Alerte rouge au CHPF : La commission médicale dénonce une pénurie de médecins "critique" | 23.6 Radio

Le cri d'alarme est sans précédent et secoue le monde de la santé en Polynésie française.

La Commission médicale d’établissement (CME) du Centre hospitalier de la Polynésie française (CHPF) vient de tirer la sonnette d’alarme à travers un communiqué officiel particulièrement inquiétant.

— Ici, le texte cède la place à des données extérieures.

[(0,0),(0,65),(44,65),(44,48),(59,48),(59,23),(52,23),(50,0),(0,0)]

Face à une pénurie de praticiens hospitaliers désormais jugée « critique », l’instance représentative dénonce une dégradation profonde du service public qui menace de manière très directe la sécurité des patients du fenua. Les chiffres avancés dressent un bilan particulièrement lourd : lors du dernier concours, pas moins de 57 % des postes de praticiens sont restés vacants au CHPF, un taux qui explose à 87 % à la Direction de la Santé. Pour maintenir l'établissement à flot, les autorités multiplient les contrats précaires dits « hors-sol », passés de 93 en 2023 à 215 en 2025. Pour le président de la CME, le Dr Tony Tekuataoa, le constat est sans appel : les délais s'allongent, les consultations sautent et les Polynésiens subissent de plein fouet des pertes de chances majeures.

La situation actuelle met directement en péril plusieurs filières de soins vitales pour la population. En radiothérapie, les deux seuls postes de praticiens restants seront vacants en octobre 2026, menaçant de contraindre la majorité des malades du cancer à de lourdes évacuations sanitaires (évasan) vers l'Hexagone pour suivre leurs traitements. En néphrologie, l’activité de greffe rénale est totalement fermée et les tournées cruciales dans les archipels des Australes et des Marquises sont stoppées depuis un an. La radiologie subit elle aussi une crise profonde avec 5 postes vacants sur 7, forçant l'hôpital à un recours massif à la téléradiologie. Plus grave encore, la CME pointe du doigt un échec collectif terrible concernant la fidélisation des enfants du pays : sur plus de 300 médecins polynésiens formés depuis 2003, seuls 14 d'entre eux exercent actuellement au CHPF comme titulaires.

Pointant du doigt un statut local des praticiens obsolète qui n'a pas évolué depuis 25 ans, la CME a saisi officiellement le président de l'Assemblée de la Polynésie française pour exiger une réforme statutaire immédiate, indispensable pour préserver notre système de soins.